Introduction
According to NYC Health, there are approximately 27k restaurants in NYC, of which about 11k (40%) are located in Manhattan. In other words, it would take a New Yorker almost 10 years to try every single restaurant in Manhattan, assuming he or she eats out 3 meals everyday and the list of restaurants stay the same. If we consider more realistic scenario where a myriad of restauarnts newly open or close every year, it would be virtually impossible to try out every single restaurants in Manhattan.

Therefore, restaurant review or reservation platforms like yelp, opentable and resy are great resources for both consumers and businesses. The ratings driven by user reviews could serve as not only a helpful guide to both locals and tourists, but also an effective marketing tool for the restaurants.
In this project, I compiled restaurant data in Manhattan using Yelp Fusion API, and analyzed potential characteristics that contribute to higher ratings.
Yelp API
The data was compiled using two types of business endpoints – business search and business details. The available features include, but not limited to:
- Ratings
- Price level
- Review count
- Claimed
- Categories (Italian, Coffee, Thai, etc.)
- Transactions (delivery, pickup, reservation)
I additionally created some features based on the available information, such as:
- Number of average hours open on a weekday (or a weekend)
- Neighborhood (based on distance from the 'center' of a neighbrhood searched)
- Offers messaging feature
- Restaurant name length (in words and characters)
- Mainstream vs. rare category (based on top 20 most common categories)
- Number of breaks in between operating hours
Insights from EDA
The majority of the ratings ranged between 3.5 and 4.5, which is consistent with the entire rating distribution as of December 31, 2019.

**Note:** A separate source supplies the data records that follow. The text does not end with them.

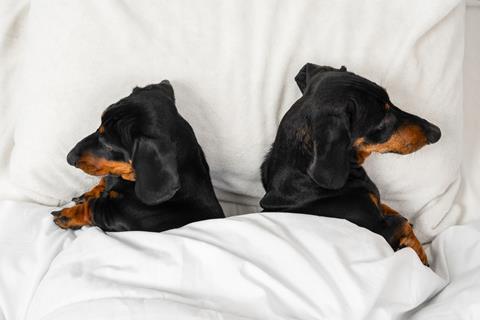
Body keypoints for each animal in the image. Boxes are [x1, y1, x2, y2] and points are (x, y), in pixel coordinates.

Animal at [51, 80, 224, 230]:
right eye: (99, 126)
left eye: (108, 145)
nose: (69, 158)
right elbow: (105, 181)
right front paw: (89, 193)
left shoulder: (117, 214)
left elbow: (93, 207)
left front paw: (67, 215)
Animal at [260, 63, 440, 264]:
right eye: (382, 121)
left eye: (390, 102)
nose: (436, 132)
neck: (306, 179)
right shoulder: (379, 229)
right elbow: (403, 224)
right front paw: (422, 258)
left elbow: (391, 209)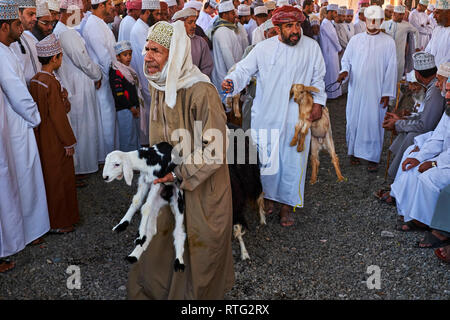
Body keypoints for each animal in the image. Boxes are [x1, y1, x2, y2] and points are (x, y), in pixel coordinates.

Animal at [102, 142, 185, 270]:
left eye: (117, 164)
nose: (105, 177)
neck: (148, 159)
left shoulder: (156, 182)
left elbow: (145, 208)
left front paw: (140, 235)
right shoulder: (144, 180)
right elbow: (137, 201)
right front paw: (122, 224)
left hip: (178, 199)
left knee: (179, 232)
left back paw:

In terms of price level, the cheapest or the most expensive restaurants had higher proportion of 4.5 ratings, suggesting people consider value per dollar into their reviews.

The rating distribution by neighborhood indicates restaurants in East Village would be facing more competition than other neighborhoods. Although both East Village and Stuyvesant Town have similar rating distribution, Stuyvesant Town has far less restaruants than East Village. This suggests that Stuyvesant Town is potentially an underserved neighborhood with more business opportunities.

Modeling
The final model focuses on predicting ratings between 3.5 and 4.5 – with more emphasis on correctly predicting 4.5 ratings. I first ran multiple vanilla models (logistic, decision tree, random forest, adaboost, gradient boosting, and XGBoost) to determine models to refine. I attempted to account for the class imbalance problem by adjusting class weights, oversampling and undersampling. My modeling process is summarized as follows.
-
Low-performers vs. average-or-above-perfomers
A. Using balanced class weight
B. Using balanced class weight & less features selected from method (A) based on feature importances
C. Method (B) but excluding 5-star ratings
-
Average-or-above performers (Excluding 5-star ratings)
A. Using balanced class weight
B. Using balanced class weight & less features selected from method (A) based on feature importances
C. Using different class weights & less features selected from method (A) based on feature importances
D. Using SMOTE oversampling & less features selected from method (A) based on feature importances
E. Using random undersampling & less features selected from method (A) based on feature importances
F. Refning models selected from method (D) using GridSearchCV
Results
Vanilla gradient boosting model using SMOTE oversampled data had highest weighted F1 score and accuracy of almost 50% for both.
Interestingly, restaurants with long names tend to have higher ratings.

As shown below, I used LIME package to further understand the results and how each feature affects the prediction.
Example 1.
In this example, we see the model expects the rating of a restaurant, which had 4.5 rating at the time of data compilation, to be 4.0 with fairly high probability.
However, this restaurant currently has a 4.0 rating.

Example 2.
In this example, the model correctly predicted the restaurant to have a 4-star rating. However, the prediction probability of 3.5 and 4.0 are very close.

Conclusion & Next Steps
- Restaurants should target ratings of 4 or above.
- Ratings change over time, especially when there are very few reviews.
- More reviews are helpful – restaurants could consider free offers or promotions to encourage users to post reviews.
- Restaurant names don’t necessarily have to be short or easy to remember.
- List two categories on yelp (for exmaple, “Brunch, American”).
- Consumers care about value per dollar.
- The neighborhood variable could be improved to be based on exact coordinates, rather than distance from the center of searched neighborhood.
- More feature engineering that captures meaningful information from the entire sample (instead of specific categories that only applies to the minority) could improve model performance.
- Consider setting minimum review count threshold.